*Challenge A*. According to the forum thread, what steps does Kaffe perform on every get or put of a ByteBuffer? List them in order.
*Challenge B*. Write out the forum thread's wording from "I’m still not" to "returned to caller.".

*Document section*.
────────────────────
I’m still not clear on why c++ isn’t an option. Are you all just pathologically afraid of it or something? You don’t have to use all the weird language features…
[quote]To allow 95% of work to be done on GPU, rest 5% has to run fast.
[/quote]
That’s an interesting statement. One that also requires some qualification. If the 5% of the CPU code runs in less than 1/60 of a second, then it doesn’t matter how slow Kaffe is.
[quote]AFAIK, kaffe has next to none optimalization for ByteBuffers at the moment. From what I can see from quick browse of code, on EVERY get/put, bounds are checked, JNI method is called and inside this JNI method, another JNI method is called to get value of pointer field - only then it is dereferenced and returned to caller.
[/quote]
I was looking at the same thing. The problem is that the Java code comes from the GNU Classpath project. It’s up to the Kaffe VM to recognize ByteBuffers as a special circumstance where no bounds checks are needed. And I’m not about to dig through all of Kaffe looking for it. It would be much easier just to profile it.
────────────────────
*Stored records*.
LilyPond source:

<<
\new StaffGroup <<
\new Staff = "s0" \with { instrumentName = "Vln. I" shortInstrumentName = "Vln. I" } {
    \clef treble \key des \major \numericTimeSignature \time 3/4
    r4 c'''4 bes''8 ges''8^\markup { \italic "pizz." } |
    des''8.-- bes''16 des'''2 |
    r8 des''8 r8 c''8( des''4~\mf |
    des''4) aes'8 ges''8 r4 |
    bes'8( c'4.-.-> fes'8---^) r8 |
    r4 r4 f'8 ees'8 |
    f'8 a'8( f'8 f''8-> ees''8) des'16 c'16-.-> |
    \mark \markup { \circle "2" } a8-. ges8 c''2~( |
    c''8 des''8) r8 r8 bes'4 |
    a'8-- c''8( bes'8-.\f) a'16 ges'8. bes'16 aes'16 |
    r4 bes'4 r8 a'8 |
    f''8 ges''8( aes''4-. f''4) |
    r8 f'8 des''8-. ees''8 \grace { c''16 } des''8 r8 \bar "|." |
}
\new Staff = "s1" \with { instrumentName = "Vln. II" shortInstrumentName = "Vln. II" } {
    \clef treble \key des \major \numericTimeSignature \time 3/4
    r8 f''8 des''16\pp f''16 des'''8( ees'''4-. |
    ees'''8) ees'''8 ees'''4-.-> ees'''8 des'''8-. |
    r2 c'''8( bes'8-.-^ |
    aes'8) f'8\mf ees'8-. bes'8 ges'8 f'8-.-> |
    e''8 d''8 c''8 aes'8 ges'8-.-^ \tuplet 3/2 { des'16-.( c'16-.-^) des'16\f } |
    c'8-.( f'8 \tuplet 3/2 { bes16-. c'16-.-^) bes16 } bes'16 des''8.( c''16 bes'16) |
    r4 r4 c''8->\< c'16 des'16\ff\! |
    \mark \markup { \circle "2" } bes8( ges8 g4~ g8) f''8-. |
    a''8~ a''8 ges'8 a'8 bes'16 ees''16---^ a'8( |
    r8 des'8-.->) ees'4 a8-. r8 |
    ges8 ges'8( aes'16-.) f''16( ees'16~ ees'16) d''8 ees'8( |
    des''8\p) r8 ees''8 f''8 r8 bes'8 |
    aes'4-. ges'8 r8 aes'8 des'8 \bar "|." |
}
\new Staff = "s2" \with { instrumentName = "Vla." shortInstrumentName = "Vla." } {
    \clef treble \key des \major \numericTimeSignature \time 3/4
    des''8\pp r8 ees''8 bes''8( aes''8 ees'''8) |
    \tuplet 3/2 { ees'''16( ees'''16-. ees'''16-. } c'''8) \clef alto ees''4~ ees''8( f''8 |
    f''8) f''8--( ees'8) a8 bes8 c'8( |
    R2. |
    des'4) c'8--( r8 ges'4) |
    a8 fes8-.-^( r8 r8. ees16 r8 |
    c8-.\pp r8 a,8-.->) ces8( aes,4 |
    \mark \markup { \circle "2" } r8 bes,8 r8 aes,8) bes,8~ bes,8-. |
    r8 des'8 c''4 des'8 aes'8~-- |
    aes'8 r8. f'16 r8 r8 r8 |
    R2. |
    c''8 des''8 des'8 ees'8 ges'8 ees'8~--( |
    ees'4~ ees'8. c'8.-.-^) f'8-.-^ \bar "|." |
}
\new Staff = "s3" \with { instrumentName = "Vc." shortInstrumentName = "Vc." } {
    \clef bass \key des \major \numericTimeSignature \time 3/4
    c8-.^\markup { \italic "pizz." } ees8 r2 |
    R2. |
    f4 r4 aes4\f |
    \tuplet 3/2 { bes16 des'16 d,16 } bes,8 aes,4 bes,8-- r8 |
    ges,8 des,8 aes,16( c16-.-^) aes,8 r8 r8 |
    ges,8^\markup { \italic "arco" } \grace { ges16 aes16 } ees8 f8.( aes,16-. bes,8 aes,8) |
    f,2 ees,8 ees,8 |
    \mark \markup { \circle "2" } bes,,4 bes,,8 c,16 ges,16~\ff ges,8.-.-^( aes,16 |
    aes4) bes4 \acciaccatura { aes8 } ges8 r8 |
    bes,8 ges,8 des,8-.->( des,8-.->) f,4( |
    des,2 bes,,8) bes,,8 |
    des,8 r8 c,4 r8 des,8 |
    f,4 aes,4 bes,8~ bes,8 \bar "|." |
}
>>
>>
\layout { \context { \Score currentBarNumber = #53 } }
────────────────────
*Correct output A*.
1. Bounds are checked.
2. A JNI method is called.
3. Inside that JNI method, another JNI method is called to get the value of the pointer field.
4. Only then is the value dereferenced and returned to the caller.

*Correct output B*.
I’m still not clear on why c++ isn’t an option. Are you all just pathologically afraid of it or something? You don’t have to use all the weird language features…
[quote]To allow 95% of work to be done on GPU, rest 5% has to run fast.
[/quote]
That’s an interesting statement. One that also requires some qualification. If the 5% of the CPU code runs in less than 1/60 of a second, then it doesn’t matter how slow Kaffe is.
[quote]AFAIK, kaffe has next to none optimalization for ByteBuffers at the moment. From what I can see from quick browse of code, on EVERY get/put, bounds are checked, JNI method is called and inside this JNI method, another JNI method is called to get value of pointer field - only then it is dereferenced and returned to caller.